# Hershel House



## Throwback (Jan 30, 2011)

interesting. 

http://americanhistoricservices.com/html/hershel_house.html

T


----------



## HBC4570 (Jan 30, 2011)

house, a true master.


----------



## bam_bam (Jan 30, 2011)




----------



## fishfryer (Jan 30, 2011)

I've admired House's rifles and his art for several years.Many people have a "dream"gun,mine would be a Hershel House handmade rifle.The greatest praise I can think of for him would be the way he has carried on the old crafts, and kept them alive.You could probably drop him off in the 18th century,and he would fit in so that no one could tell.


----------



## Buck111 (Jan 30, 2011)

I'd like to spend a week in that shop.


----------



## Al33 (Jan 30, 2011)

WOW, what an interesting thread! Thanks Throwback for the link and also bam bam for the You-Tube link!

I have never had a fancy for flintlocks or any kind of BP weapon but I sure do appreciate them and the men and women who do have a love for them. Anyone who takes game with a true flint lock rifle has my utmost respect.


----------



## bam_bam (Jan 30, 2011)

I admire house also, I am wanting to build a flinter something awful.


----------



## flyfisher76544 (Jan 30, 2011)

bam_bam said:


> I admire house also, I am wanting to build a flinter something awful.



Hershel House, a true artist.......
bam bam, you narrow it down any? Or are you still drooling over the picts?


----------



## bam_bam (Jan 31, 2011)

flyfisher76544 said:


> Hershel House, a true artist.......
> bam bam, you narrow it down any? Or are you still drooling over the picts?

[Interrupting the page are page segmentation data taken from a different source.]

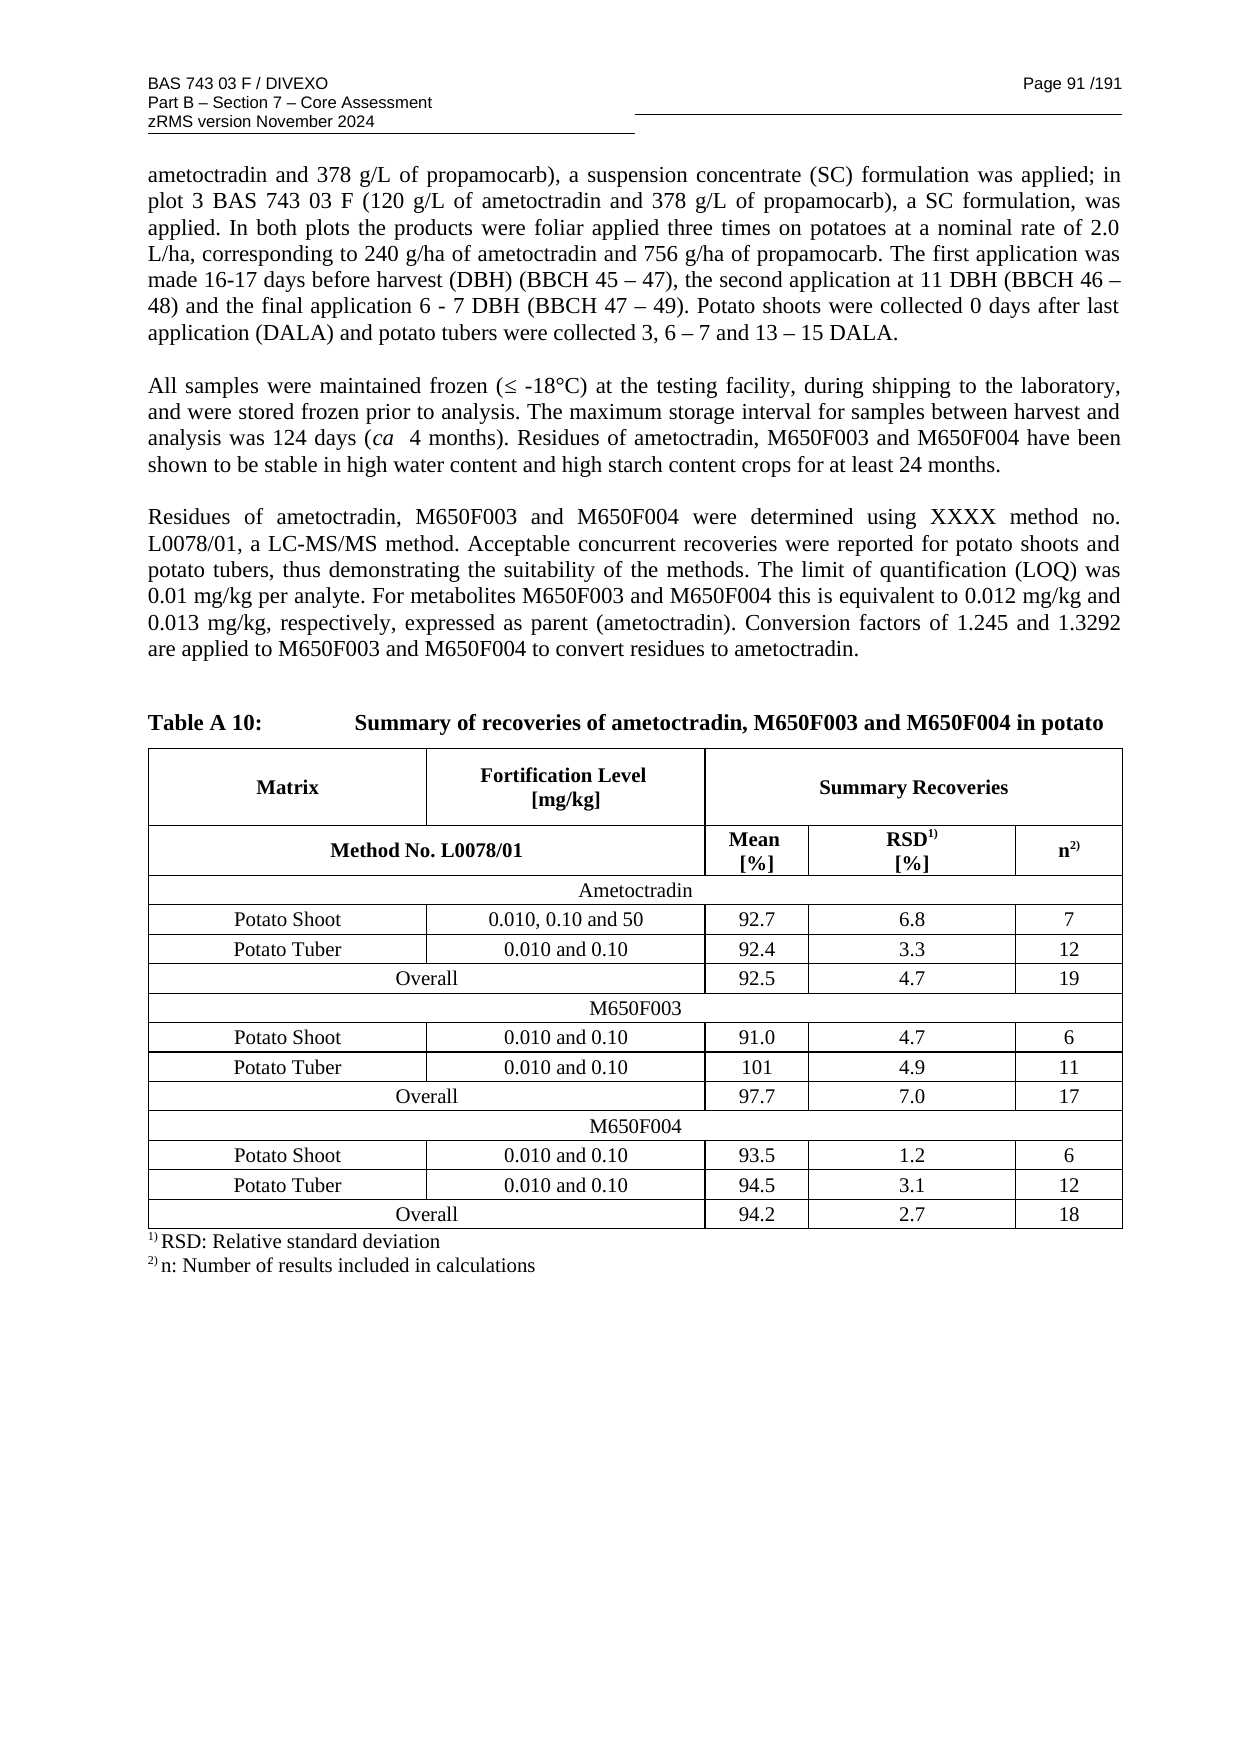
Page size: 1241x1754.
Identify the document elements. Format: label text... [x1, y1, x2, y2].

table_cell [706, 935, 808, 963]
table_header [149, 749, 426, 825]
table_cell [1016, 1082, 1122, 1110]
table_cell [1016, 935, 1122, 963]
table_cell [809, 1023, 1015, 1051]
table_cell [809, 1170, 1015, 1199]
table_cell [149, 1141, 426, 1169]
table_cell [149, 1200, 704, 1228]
text All samples were maintained frozen (≤ -18°C) at the testing facility, during shipping to the laboratory, and were stored frozen prior to analysis. The maximum storage interval for samples between harvest and analysis was 124 days (ca 4 months). Residues of ametoctradin, M650F003 and M650F004 have been shown to be stable in high water content and high starch content crops for at least 24 months. [148, 372, 1122, 477]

Yeah I know what I am gonna get when I get the cash, good flintlock kits dont come cheap. I am looking to get a Mark Silver in .62 cal from Jim Chambers.


----------



## pine nut (Jan 31, 2011)

Thanks for the link Chris.  Seein' a lefty a shootin' a right handed flintlock rifle made me flinch!  Very interestin' video.  Yall know ther ain't no old word fer video?


----------



## flyfisher76544 (Jan 31, 2011)

bam_bam said:


> Yeah I know what I am gonna get when I get the cash, good flintlock kits dont come cheap. I am looking to get a Mark Silver in .62 cal from Jim Chambers.

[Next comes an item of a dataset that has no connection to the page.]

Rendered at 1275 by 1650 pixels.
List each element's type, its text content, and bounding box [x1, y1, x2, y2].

Good choice, do a build along or something so we can see how it goes.


----------



## bam_bam (Feb 1, 2011)

flyfisher76544 said:


> Good choice, do a build along or something so we can see how it goes.

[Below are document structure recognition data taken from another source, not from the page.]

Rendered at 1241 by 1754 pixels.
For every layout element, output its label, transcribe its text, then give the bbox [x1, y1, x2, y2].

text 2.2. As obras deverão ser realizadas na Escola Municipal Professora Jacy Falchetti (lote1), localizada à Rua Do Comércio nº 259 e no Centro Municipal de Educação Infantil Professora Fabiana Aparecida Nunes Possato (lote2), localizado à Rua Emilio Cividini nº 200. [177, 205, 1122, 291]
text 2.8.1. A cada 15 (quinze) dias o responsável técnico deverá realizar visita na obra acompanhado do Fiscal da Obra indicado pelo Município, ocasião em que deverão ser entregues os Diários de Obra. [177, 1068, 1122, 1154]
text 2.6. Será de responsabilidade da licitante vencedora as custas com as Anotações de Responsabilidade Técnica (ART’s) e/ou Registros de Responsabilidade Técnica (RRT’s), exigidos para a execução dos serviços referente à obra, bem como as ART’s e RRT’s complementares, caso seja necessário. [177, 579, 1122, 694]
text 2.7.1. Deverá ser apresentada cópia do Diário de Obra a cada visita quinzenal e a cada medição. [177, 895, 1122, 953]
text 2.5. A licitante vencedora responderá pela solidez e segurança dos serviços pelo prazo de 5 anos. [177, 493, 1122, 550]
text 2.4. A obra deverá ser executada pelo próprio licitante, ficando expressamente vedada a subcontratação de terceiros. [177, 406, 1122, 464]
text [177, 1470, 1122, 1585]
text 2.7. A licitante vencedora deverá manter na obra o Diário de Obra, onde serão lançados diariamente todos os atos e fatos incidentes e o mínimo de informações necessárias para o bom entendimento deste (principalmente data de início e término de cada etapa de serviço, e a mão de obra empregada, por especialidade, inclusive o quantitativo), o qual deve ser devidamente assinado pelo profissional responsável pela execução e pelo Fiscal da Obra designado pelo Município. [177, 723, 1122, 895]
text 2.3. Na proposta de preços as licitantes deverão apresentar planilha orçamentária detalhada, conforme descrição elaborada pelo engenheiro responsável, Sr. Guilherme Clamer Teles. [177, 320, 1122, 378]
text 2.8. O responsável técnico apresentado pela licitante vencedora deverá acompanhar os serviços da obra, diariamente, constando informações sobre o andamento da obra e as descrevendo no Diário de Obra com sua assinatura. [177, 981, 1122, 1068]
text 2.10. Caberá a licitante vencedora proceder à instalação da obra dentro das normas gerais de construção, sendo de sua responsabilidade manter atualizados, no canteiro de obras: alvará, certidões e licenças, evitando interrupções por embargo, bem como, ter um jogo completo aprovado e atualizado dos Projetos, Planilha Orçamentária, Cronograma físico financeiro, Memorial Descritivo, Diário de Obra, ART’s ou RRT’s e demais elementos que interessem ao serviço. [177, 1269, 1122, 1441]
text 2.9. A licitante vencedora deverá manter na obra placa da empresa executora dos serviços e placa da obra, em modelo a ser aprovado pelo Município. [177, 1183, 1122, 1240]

Yeah I will soon as I get one. May be a little while though, and I know it will take a while to finish.


----------



## bownarrow (Feb 7, 2011)

Hershel was in Foxfire book #5 (1979) and that story kindled my interest in black powder guns. In it, he built everything except the barrel and lock from scratch. Yeah, building a flinter's been on my bucket list for a while, unfortunately that list seems to get longer as my time gets shorter....


----------